--- Records to process ---

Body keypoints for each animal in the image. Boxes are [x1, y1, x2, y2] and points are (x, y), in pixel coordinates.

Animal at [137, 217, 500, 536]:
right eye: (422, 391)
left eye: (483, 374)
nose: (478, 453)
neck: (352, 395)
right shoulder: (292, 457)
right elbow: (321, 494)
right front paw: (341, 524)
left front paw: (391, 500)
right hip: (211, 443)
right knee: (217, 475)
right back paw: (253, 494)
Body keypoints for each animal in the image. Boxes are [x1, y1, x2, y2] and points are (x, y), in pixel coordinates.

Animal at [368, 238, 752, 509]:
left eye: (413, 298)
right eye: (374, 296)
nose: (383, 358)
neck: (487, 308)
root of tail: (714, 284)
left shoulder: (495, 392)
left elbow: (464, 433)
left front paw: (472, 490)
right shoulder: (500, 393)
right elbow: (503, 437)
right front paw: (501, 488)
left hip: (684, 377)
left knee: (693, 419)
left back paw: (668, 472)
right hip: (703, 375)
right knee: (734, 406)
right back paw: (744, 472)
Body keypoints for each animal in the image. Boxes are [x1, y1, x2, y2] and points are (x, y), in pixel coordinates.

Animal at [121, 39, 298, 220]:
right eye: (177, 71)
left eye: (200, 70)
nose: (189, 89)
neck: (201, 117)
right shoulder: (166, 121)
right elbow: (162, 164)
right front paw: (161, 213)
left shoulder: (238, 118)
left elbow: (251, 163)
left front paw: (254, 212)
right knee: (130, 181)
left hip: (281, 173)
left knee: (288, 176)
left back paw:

---
--- Records to process ---

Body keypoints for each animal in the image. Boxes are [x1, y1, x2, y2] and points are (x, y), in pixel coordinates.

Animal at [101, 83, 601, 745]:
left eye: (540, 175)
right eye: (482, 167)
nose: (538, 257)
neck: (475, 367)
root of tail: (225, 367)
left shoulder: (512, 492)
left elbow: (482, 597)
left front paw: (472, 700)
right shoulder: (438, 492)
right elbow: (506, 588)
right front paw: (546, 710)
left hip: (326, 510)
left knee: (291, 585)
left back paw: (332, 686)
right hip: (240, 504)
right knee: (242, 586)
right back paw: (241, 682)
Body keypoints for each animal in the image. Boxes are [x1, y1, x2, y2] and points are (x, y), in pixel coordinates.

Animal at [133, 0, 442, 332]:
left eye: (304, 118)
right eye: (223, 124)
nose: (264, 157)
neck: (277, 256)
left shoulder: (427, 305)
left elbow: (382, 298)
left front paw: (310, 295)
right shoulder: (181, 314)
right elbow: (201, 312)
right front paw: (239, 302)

---

▶ **Exercise directions**: Only the lines above starting at the one containing "right hip: (240, 504)" and ending at the one containing "right front paw: (239, 302)", both included, are to be returned, exactly as they read.

▶ **Answer box**:
right hip: (240, 504)
right knee: (242, 586)
right back paw: (241, 682)
Body keypoints for each animal in the image. Boxes are [x1, y1, x2, y2] and points are (x, y), in pixel coordinates.

Animal at [133, 0, 442, 332]:
left eye: (304, 118)
right eye: (223, 124)
nose: (264, 157)
neck: (277, 256)
left shoulder: (427, 305)
left elbow: (382, 298)
left front paw: (310, 295)
right shoulder: (181, 314)
right elbow: (201, 312)
right front paw: (239, 302)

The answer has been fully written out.